Eveline van Leeuwen is the Scientific Director of the Amsterdam Institute for Advanced Metropolitan Solutions (AMS). AMS is a public-private institute founded in 2014 by Wageningen University & Research (WUR) and Delft University of Technology (TU Delft), together with Massachusetts Institute of Technology (MIT). Eveline also holds a Chair of Urban Economics at WUR and is the Vice President of the European Regional Science Association (ERSA). She is also a member of the OECD Expert Advisory Committee on Rural Innovation, of the Scientific reflection group on population decline of the Dutch Ministry of Internal Affairs and of the International Advisory Board (IAB) of the Amsterdam Economic Board. She previously taught at the VU University Amsterdam.
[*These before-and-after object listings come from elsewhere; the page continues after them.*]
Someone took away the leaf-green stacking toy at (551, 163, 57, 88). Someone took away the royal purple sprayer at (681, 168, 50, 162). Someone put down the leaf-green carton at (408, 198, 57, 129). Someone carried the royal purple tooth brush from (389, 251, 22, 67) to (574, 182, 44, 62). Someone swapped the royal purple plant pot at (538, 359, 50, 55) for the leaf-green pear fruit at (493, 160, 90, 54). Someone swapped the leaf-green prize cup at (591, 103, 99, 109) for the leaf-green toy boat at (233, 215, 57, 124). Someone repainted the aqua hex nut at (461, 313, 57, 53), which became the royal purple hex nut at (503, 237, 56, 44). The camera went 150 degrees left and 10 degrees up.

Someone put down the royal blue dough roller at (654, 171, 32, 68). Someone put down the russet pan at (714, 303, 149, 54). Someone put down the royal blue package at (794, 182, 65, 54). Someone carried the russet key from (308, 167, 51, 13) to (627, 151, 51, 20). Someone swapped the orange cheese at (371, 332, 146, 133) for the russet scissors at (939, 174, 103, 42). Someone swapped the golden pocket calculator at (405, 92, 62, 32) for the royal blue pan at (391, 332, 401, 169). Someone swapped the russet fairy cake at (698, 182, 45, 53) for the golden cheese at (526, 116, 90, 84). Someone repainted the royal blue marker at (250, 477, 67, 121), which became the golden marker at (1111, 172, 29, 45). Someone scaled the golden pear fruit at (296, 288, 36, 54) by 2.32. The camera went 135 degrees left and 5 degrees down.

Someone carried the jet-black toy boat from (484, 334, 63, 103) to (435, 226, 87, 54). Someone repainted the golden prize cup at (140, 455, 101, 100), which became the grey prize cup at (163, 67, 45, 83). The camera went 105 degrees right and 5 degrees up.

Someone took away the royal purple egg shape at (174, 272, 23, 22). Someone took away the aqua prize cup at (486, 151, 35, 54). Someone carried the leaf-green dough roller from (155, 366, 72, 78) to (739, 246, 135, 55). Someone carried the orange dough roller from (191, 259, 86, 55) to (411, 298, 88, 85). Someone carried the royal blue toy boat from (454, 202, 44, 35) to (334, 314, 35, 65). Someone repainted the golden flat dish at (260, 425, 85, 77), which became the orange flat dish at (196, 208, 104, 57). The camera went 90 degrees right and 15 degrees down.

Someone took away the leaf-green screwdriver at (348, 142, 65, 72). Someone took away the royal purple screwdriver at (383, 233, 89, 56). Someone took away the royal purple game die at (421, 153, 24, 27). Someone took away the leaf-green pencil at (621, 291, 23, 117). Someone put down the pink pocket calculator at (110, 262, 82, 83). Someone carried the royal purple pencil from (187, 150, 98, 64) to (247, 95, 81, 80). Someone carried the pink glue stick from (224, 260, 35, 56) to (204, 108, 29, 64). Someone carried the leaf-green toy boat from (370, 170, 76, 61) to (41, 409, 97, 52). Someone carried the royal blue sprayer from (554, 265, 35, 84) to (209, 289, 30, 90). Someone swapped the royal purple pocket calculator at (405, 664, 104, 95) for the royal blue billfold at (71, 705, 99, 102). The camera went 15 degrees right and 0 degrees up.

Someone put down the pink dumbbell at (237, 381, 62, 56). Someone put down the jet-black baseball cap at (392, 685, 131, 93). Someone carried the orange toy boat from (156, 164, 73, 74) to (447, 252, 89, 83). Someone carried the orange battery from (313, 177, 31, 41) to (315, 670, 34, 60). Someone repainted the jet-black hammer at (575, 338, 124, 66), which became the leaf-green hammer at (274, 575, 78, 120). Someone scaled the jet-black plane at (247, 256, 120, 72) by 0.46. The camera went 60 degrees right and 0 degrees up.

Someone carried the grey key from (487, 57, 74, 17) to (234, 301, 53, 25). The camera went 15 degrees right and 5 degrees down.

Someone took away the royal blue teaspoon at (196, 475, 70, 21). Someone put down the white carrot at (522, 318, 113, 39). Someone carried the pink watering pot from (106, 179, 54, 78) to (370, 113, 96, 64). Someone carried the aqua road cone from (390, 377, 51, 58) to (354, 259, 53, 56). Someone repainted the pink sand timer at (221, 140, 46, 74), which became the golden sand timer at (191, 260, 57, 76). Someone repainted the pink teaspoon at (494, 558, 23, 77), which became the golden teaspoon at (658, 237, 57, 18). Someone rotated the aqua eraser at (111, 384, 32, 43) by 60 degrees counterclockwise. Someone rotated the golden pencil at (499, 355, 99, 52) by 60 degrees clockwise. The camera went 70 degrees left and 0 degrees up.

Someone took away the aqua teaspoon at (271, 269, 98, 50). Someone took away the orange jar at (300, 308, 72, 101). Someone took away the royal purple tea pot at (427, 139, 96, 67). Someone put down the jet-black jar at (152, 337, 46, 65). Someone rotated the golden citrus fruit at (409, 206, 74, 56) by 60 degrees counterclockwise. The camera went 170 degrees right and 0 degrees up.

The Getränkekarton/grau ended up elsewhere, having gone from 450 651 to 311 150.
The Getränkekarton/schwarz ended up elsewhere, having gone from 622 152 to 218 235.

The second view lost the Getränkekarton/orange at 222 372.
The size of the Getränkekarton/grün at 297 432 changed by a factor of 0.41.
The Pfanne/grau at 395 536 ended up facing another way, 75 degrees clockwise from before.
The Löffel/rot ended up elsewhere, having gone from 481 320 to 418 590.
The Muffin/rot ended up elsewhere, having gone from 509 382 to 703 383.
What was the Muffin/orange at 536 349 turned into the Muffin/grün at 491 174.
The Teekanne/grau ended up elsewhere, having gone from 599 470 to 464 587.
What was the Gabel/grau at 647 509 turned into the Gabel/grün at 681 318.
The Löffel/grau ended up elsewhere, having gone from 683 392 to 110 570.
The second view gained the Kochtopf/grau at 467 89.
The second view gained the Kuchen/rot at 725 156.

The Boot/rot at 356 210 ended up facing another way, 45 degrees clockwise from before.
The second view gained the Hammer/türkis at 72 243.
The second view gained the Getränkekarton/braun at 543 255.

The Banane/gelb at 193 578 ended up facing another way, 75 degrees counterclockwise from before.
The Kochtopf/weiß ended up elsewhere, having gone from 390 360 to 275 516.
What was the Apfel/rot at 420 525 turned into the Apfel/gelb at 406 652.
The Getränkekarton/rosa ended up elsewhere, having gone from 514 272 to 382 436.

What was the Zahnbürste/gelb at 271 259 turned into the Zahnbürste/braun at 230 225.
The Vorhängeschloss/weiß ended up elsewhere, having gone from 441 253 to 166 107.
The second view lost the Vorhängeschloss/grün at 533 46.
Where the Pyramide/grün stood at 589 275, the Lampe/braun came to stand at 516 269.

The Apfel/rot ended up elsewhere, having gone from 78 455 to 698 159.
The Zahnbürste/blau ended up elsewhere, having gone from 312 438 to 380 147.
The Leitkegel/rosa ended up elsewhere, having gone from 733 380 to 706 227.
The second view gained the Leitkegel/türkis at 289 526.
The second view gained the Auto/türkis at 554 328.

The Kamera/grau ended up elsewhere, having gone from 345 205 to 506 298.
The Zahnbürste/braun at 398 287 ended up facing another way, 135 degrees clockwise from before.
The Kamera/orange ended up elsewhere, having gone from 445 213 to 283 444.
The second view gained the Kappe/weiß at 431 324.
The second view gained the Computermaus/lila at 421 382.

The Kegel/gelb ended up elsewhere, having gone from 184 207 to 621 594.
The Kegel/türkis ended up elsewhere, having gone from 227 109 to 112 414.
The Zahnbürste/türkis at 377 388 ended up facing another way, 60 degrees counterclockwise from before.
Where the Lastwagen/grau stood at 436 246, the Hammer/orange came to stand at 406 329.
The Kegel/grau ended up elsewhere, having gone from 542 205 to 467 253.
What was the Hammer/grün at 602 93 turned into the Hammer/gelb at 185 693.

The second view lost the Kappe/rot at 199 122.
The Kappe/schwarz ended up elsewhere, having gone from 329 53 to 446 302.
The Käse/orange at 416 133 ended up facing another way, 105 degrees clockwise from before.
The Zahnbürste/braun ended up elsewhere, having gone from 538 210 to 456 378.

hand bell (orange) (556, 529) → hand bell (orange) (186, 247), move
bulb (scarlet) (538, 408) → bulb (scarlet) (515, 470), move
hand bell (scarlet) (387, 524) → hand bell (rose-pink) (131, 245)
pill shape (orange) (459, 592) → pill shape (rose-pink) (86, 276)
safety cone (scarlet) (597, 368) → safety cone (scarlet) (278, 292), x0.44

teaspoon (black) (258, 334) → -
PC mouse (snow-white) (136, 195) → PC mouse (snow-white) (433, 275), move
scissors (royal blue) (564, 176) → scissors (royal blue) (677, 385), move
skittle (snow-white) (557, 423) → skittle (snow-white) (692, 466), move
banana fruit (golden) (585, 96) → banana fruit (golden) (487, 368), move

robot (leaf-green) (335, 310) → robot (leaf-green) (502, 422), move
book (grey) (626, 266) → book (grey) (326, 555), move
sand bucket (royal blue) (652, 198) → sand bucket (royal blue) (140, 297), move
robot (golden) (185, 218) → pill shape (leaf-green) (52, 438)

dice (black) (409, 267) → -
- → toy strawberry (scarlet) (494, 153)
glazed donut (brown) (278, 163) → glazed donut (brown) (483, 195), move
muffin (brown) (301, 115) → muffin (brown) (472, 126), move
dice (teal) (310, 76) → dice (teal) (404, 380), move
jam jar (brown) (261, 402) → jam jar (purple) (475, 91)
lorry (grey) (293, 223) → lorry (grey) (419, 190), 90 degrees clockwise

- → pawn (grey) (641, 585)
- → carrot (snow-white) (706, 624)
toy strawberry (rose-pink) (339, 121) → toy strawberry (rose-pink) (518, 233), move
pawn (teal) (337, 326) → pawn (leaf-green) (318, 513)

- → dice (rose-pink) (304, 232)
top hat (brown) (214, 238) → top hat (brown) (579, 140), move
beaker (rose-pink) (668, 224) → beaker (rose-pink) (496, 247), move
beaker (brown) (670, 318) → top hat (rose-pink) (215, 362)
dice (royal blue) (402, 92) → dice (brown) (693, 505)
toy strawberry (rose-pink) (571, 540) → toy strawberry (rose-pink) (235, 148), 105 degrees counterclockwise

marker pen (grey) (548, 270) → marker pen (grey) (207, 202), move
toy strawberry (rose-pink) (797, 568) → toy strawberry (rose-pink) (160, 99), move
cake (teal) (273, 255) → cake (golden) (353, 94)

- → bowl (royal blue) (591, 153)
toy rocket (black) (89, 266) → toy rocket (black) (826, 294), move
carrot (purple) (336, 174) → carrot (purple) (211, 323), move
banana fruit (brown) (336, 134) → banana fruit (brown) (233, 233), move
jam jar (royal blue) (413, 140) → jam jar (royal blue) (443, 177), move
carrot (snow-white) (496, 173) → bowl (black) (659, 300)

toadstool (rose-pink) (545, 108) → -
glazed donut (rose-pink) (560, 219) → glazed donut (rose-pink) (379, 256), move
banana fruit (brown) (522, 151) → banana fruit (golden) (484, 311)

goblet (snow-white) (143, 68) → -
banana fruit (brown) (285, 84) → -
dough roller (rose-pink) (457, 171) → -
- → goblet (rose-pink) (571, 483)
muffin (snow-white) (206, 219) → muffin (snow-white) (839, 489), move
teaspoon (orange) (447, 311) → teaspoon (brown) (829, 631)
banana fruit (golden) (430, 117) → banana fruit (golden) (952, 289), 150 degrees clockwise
'Regional disparities in a post-pandemic world'
The webinar will focus on how the current pandemic and other megatrends —including digitalisation, ageing, climate change and urbanisation— are affecting regional disparities in economic conditions and well-being in OECD countries. The presentation will highlight how different factors of resilience to external shocks are distributed across regions and cities, with possible implications for changing regional disparities. Among the aspects considered in the presentation are the potential for remote working and the impact of digitalisation, the preparedness of health systems to face crises, the changing economic structure, and environmental conditions.
Paolo Veneri is the Head of the Regional Analysis and Statistics Unit at the OECD Centre for Entrepreneurship, SMEs, Regions and Cities. His work covers several topics connected to urban and regional development, including understanding and measuring urbanisation, well-being and spatial inequalities. He led several OECD flagship publications including “Cities in the World. A New perspective on urbanisation” (2020), “Regions and Cities at a Glance”, “Divided Cities” (2018), “The Geography of Firm Dynamics” (2017), “Making cities work for all” (2016), “How’s Life in your Region?” (2014) and “Rural-urban partnerships: an integrated approach to economic development” (2013). He holds a PhD in Economics and he has published numerous papers in academic journals within the field of urban economics and regional studies.
"Rethinking the world today", with the Cervantes Institute London
Date: Thursday 15 April 2021
Location: Virtual
Professor Andrés Rodríguez-Pose, the Centre's Director, will launch the talk series titled 'Rethinking the World Today', a collaboration between the Cervantes Institute and the Cañada Blanch LSE Centre.
This talk assessed the role of three pandemic-related forces—the social scarring instilled by the pandemic; the lockdown as a forced experiment; and the need to secure the urban built environment against future risks—in this transformation both at the macro- and micro-geographic scale.
It was argued that, at the macro-geographic scale, the pandemic is unlikely to significantly alter the winner-take-all economic geography and spatial inequality of the global total system. At the micro-geographic scale, however, it may bring about a series of social changes in the structure and morphology of cities, suburbs, and metropolitan regions. The durability and extent of these changes will depend on the timeline and length of the pandemic.